(Extract provided)

# I'm tired of people calling Bargnani a bust...



## Chris Bosh #4 (Feb 18, 2005)

Please tell me in what way is he a bust? All I ever hear these reporters say is that he is a bust, and that he is the next Radmonovic, or the next Nikoloz Tskitishvili. One thing these two don't have on Bargnani was that he wasn't an unknown product. The Raptors, and Colangelo where both scouting this kid since he was 16 years of age. A BIG THING was that Bargnani was a MVP type player on a championship team in the Euroleague, but all I ever hear is how this kid is too raw for the NBA game, but thing is that he is playing grown men, and harder competition than he would face at the college level.

Radmanovic, and Nikoloz Tskitishvili where both drafted on potential, and hardly played while Bargnani was a vital piece to his team, and became the first option in the playoffs where they want the championship. Bargnani is also no stiff he actually pulled off cross overs in the summer league, and on defense Vs the Celtics he guarded Rondo one play, and kept up with him. The kid has a rock of a lower body, and posses good lower body power. But being more athletic, having a strong lower body, and being a first option on a championship team doesn't mean anything, but he can shoot lights out so he is the next European bust. You may not like the kid, but he is talented, and his talent level could make him an all star one year. There is also this misconseption that Bargnani is 'small'... since when does measuring in at 7-0 without shoes(putting him over 7-1 IN SHOES), and 250 pounds at draft measurement mean small? Also anyone who watched this kid play knows that he has an awesome first step, and has the ability to blow by his opponent. 2 years ago the Raptors invited Benneton to Toronto for a game, and 2 years a SKINNY Bargnani at the time held his own against the Raptors PF's, he even beat Chris Bosh off the dribble many times. At that time the world knew about Andrea Bargnani, but even at that young age, Bargnani was good for someone his age against a NBA team. Sure his rebounding isn't the best, but he is still a decent rebounder, and once he fills out his 7-0 frame he is going to become a good rebounder.

(End Extract provided)
(Supplied entries)

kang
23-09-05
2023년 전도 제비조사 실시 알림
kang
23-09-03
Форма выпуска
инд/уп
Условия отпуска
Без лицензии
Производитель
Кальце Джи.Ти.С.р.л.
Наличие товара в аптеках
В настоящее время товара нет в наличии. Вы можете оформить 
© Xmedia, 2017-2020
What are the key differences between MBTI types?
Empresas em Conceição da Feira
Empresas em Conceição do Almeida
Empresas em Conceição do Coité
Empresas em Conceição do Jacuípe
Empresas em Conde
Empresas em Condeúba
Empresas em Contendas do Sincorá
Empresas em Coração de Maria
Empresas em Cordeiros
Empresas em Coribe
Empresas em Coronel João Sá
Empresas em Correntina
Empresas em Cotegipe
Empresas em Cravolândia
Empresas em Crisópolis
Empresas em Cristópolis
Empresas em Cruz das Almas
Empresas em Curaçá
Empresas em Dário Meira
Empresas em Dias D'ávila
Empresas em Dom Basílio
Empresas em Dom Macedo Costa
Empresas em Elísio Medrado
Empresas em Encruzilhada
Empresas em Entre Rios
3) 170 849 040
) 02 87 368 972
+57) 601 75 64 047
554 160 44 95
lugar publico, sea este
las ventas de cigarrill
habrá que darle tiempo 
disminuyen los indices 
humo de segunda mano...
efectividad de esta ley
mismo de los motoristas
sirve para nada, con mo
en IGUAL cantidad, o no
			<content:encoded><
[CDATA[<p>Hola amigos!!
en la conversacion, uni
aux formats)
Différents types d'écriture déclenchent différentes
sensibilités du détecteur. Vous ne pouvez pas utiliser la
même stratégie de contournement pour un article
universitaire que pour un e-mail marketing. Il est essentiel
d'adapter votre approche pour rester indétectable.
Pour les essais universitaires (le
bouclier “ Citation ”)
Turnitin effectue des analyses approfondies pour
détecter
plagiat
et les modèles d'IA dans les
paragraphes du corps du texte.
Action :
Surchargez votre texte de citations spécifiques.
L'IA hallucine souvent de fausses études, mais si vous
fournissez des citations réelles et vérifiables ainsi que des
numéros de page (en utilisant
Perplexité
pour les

(End Supplied entries)

→ **Problem to solve**:
Please retype the Bargnani post between "## Chris Bosh" and "the college level.", inclusive. Rely solely on the Bargnani post.

→ **Answer to this problem**:
## Chris Bosh #4 (Feb 18, 2005)

Please tell me in what way is he a bust? All I ever hear these reporters say is that he is a bust, and that he is the next Radmonovic, or the next Nikoloz Tskitishvili. One thing these two don't have on Bargnani was that he wasn't an unknown product. The Raptors, and Colangelo where both scouting this kid since he was 16 years of age. A BIG THING was that Bargnani was a MVP type player on a championship team in the Euroleague, but all I ever hear is how this kid is too raw for the NBA game, but thing is that he is playing grown men, and harder competition than he would face at the college level.